*PROVIDED RECORDS*:
══════

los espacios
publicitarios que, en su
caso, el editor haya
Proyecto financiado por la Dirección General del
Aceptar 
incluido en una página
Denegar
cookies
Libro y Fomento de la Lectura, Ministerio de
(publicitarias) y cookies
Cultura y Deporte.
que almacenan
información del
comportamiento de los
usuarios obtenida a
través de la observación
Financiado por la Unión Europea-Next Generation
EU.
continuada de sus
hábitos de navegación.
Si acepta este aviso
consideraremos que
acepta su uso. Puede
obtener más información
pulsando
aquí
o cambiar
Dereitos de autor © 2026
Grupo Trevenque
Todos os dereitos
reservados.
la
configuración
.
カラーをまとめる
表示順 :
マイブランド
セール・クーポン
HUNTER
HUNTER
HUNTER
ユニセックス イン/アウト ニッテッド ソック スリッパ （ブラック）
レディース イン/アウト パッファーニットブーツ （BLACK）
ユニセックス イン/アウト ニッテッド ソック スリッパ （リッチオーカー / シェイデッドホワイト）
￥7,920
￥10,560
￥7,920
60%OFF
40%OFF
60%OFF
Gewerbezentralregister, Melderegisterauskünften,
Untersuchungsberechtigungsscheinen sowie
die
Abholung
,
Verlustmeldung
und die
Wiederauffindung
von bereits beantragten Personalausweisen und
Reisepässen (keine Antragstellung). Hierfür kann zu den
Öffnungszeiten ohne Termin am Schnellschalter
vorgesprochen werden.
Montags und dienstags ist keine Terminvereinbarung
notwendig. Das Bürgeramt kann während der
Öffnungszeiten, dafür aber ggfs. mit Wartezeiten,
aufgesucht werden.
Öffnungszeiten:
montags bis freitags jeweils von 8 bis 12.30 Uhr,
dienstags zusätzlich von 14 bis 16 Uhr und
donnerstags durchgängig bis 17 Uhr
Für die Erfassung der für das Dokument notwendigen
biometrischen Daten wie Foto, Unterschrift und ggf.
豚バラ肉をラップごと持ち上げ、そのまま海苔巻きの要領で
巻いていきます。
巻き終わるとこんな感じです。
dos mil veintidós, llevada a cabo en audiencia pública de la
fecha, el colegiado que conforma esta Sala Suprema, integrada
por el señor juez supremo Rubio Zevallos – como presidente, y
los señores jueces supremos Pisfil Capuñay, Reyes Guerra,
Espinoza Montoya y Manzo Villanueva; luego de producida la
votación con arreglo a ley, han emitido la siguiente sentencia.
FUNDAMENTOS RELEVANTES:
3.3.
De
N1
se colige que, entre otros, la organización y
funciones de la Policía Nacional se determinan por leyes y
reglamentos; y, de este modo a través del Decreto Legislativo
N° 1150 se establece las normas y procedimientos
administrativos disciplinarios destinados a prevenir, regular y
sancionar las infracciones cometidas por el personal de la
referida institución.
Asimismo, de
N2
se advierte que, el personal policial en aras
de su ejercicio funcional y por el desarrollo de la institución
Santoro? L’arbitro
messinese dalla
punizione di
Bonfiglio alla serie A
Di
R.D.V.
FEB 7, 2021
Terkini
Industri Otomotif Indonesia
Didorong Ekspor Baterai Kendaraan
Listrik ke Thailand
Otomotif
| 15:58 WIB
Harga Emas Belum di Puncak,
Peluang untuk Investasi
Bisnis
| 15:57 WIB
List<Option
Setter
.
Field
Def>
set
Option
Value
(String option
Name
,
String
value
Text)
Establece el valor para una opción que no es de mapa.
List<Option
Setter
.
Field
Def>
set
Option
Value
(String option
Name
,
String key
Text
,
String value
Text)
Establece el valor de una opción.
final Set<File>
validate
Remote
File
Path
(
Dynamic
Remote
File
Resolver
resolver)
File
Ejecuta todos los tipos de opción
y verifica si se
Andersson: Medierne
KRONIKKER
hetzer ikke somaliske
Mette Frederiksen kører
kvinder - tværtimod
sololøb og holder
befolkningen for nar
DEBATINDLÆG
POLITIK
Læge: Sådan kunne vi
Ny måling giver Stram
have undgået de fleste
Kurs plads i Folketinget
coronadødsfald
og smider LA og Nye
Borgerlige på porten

══════

*ACTIVITY*: Every line of the records that includes the word "opción" should be gathered.

*TASK OUTPUT*:
Establece el valor para una opción que no es de mapa.
Establece el valor de una opción.
Ejecuta todos los tipos de opción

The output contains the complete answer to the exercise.